Ninety percent of all Yellow fever cases were reported in Africa. The period of time from contracting the infection to development of symptoms is generally three to six years. The virus is not contracted by direct contact with human to human. Not only do the mosquitoes spread the virus to humans they can spread it to monkeys. This means if a mosquito bites a monkey that has the fever they can pass it to humans, this can lead to major outbreaks. Through all the Yellow fever cases around thirty thousand of them led to death.

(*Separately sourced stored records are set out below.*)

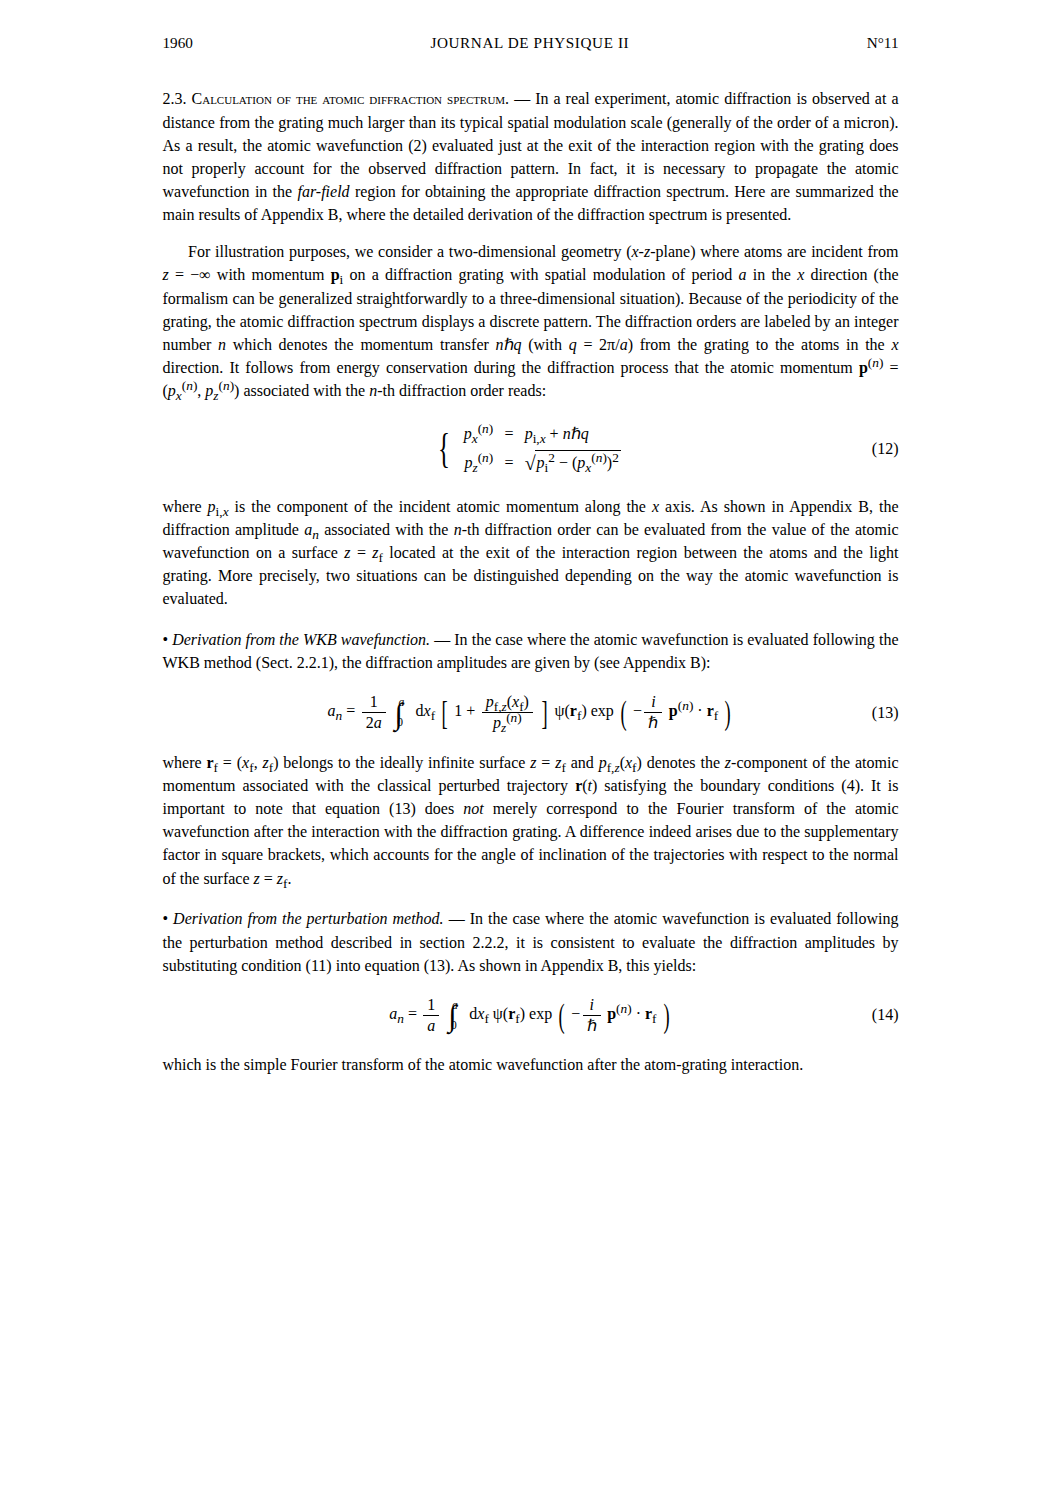1960 JOURNAL DE PHYSIQUE II N°11
2.3. Calculation of the atomic diffraction spectrum.
— In a real experiment, atomic diffraction is observed at a distance from the grating much larger than its typical spatial modulation scale (generally of the order of a micron). As a result, the atomic wavefunction (2) evaluated just at the exit of the interaction region with the grating does not properly account for the observed diffraction pattern. In fact, it is necessary to propagate the atomic wavefunction in the far-field region for obtaining the appropriate diffraction spectrum. Here are summarized the main results of Appendix B, where the detailed derivation of the diffraction spectrum is presented.
For illustration purposes, we consider a two-dimensional geometry (x-z-plane) where atoms are incident from z = −∞ with momentum pi on a diffraction grating with spatial modulation of period a in the x direction (the formalism can be generalized straightforwardly to a three-dimensional situation). Because of the periodicity of the grating, the atomic diffraction spectrum displays a discrete pattern. The diffraction orders are labeled by an integer number n which denotes the momentum transfer nℏq (with q = 2π/a) from the grating to the atoms in the x direction. It follows from energy conservation during the diffraction process that the atomic momentum p(n) = (px(n), pz(n)) associated with the n-th diffraction order reads:
{
| p x ( n ) | = | p i, x + n ℏ q |
| p z ( n ) | = | p i 2 − ( p x ( n ) ) 2 |
(12)
where pi,x is the component of the incident atomic momentum along the x axis. As shown in Appendix B, the diffraction amplitude an associated with the n-th diffraction order can be evaluated from the value of the atomic wavefunction on a surface z = zf located at the exit of the interaction region between the atoms and the light grating. More precisely, two situations can be distinguished depending on the way the atomic wavefunction is evaluated.
Derivation from the WKB wavefunction. — In the case where the atomic wavefunction is evaluated following the WKB method (Sect. 2.2.1), the diffraction amplitudes are given by (see Appendix B):
an = 12a a∫0 dxf [ 1 + pf,z(xf) pz(n) ] ψ(rf) exp ( −iℏ p(n) · rf ) (13)
where rf = (xf, zf) belongs to the ideally infinite surface z = zf and pf,z(xf) denotes the z-component of the atomic momentum associated with the classical perturbed trajectory r(t) satisfying the boundary conditions (4). It is important to note that equation (13) does not merely correspond to the Fourier transform of the atomic wavefunction after the interaction with the diffraction grating. A difference indeed arises due to the supplementary factor in square brackets, which accounts for the angle of inclination of the trajectories with respect to the normal of the surface z = zf.
Derivation from the perturbation method. — In the case where the atomic wavefunction is evaluated following the perturbation method described in section 2.2.2, it is consistent to evaluate the diffraction amplitudes by substituting condition (11) into equation (13). As shown in Appendix B, this yields:
an = 1 a a∫0 dxf ψ(rf) exp ( −iℏ p(n) · rf ) (14)
which is the simple Fourier transform of the atomic wavefunction after the atom-grating interaction.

Yellow fever was thought to have originated in Africa and was brought to America on the slave ships. The virus is a single-stranded RNA virus that belongs to the flavivirus senes. After the transmission of the virus occurs, it replicates in religion lymph nodes and silently spreads through the bloodstream. The widespread dissemination can affect the kidneys, lymph nodes, spleen, liver, and bone marrow. In addition to these, it can affect the other organs in the human body. Yellow fever is not just a virus it is a hemorrhagic condition that can lead to death. The United States has worked hard to eliminate this insect, having officially eradicated it from the united states and Canada.